Le llamo nuevo cambio porque el viejo cambio es el que se queda siempre en el intento. Se hace toda la faramalla de que las cosas van a cambiar, que nosotros vamos a cambiar, y nada. Lo mismo de siempre. Si con la pandemia no cambiamos, no sé qué más puede forzarnos a hacerlo.
En cualquier entidad existe una energía invisible, pero aplastante: la inercia. La inercia es como un elefante corriendo a toda velocidad, moviendo su abultada masa y que, una vez tomando vuelo, es muy difícil pararlo y reorientarlo.
Cada cambio, requerido o deseado, causa un desgaste de energía adicional, al tiempo que la rutina es un factor de eficiencia. Acostumbrarse a tener los mismos problemas es una ancla contra el cambio, porque la organización se configura justamente alrededor de ellos.
Entonces se establece un patrón que no resuelve el problema, y que encima genera una ilusión morbosa de control y, sobre todo, de familiaridad, inhibiendo así cualquier posibilidad de modificar la conducta.
También conviene considerar que los sistemas tienen un "ancho de banda de cambio", es decir, una capacidad finita y con fronteras para absorber y desplegar determinado grado de cambio.
Si se desborda la presión de cambiar, se genera una disfuncionalidad del sistema. Por eso los cambios tienen que gestionarse frente a ese ancho de banda y tomar en cuenta los sutiles momentos de anticipación y oportunidad para activarlos.
Adicionalmente, cuando ya ha habido muchos intentos fracasados o mediocres de cambio en el pasado, la entidad queda "vacunada" contra el cambio. Después de los intentos ya nadie cree en él: los integrantes se limitan a decir oooooooootra vez, ja, ja, ja.
El problema de fondo es la falta de reconocimiento de una verdad absoluta, como las hay pocas: los cambios generan problemas nuevos, y cuando se dan, las organizaciones y/o las personas se asustan, se desbalancean, incluso se apanican, y se regresan a lo mismo de siempre.

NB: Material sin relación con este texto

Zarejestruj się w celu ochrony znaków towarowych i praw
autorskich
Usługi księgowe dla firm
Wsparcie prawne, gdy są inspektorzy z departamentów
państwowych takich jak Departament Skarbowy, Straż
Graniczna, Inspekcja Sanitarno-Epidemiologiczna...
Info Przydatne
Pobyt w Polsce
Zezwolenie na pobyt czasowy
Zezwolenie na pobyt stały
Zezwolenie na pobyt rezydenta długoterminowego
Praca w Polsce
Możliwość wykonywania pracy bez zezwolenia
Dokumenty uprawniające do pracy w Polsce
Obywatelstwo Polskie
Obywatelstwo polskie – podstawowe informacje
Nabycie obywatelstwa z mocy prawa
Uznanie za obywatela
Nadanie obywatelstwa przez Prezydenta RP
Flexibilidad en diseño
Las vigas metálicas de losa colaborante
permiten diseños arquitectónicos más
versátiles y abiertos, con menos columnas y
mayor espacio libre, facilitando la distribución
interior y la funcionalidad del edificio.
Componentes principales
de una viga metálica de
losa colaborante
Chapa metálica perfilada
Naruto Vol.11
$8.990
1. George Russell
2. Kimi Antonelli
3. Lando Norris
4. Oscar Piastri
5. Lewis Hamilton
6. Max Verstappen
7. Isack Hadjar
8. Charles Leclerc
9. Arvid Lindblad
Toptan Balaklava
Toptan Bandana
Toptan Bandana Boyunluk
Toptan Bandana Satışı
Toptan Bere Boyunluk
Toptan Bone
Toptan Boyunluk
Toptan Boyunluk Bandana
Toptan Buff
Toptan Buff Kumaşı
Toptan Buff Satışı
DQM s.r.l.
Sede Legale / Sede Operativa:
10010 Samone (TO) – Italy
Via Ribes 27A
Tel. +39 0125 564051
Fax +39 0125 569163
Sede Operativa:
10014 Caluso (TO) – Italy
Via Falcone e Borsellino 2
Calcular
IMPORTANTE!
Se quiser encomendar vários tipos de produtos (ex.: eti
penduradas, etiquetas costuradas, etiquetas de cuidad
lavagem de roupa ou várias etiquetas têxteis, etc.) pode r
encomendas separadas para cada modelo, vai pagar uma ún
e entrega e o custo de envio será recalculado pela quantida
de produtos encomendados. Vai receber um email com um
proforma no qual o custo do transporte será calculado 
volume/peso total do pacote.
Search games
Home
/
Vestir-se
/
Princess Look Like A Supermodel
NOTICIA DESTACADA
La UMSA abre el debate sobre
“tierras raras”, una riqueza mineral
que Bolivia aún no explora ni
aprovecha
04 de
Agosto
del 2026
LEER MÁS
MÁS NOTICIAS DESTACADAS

Los nuevos problemas generan desasosiego: se amenazan las posiciones políticas, se perturba la trayectoria del presupuesto, se desconciertan con la posibilidad de que se den resultados discontinuos y, en un complot inconsciente colectivo, se sabotea el cambio argumentando el caos nuevo y gravitan hacia el caos contenido previo, sin avanzar un ápice.
Se da marcha atrás y los más cínicos se gratifican: "fue mucho relajo, no jaló la cosa, te dije que no iba a funcionar" y el no-cambio triunfa una vez más.
Y, por si esto fuera poco, frecuentemente los menos interesados en el cambio son los que están en posiciones de alta jerarquía, es decir, los directivos. Son ellos los que conforman el establishment; sustentan el poder, y usualmente se sirven de él.
Paradójicamente, los que están en la mejor posición de hacer cambios significativos, son los que más beneficio obtienen al preservarse el statu quo.
En el plano personal ocurren procesos similares y se activan resistencias parecidas. En momentos de presión, buscamos alivio en lo establecido y nos refugiamos en lo de siempre. A final del camino, la batalla más grande es la lucha contra uno mismo.
Pareciera que psicobiológicamente existe un mandato de minimizar la energía adaptativa y aferrarnos a lo que ya tenemos; a no arriesgar, a no enfrentarnos a la ansiedad que un nuevo emprendimiento conlleva, por lo que acabamos auto-repitiéndonos.
Esta pandemia demanda flexibilidad, adaptación, renovación. En símil: tras el huracán, las palmeras regresan amablemente a tomar el sol, mientras que los árboles tiesos y robustos son arrancados desde sus raíces o son partidos en dos.
Lo flexible nos mantiene vigentes, sincronizados con el entorno y adaptativos.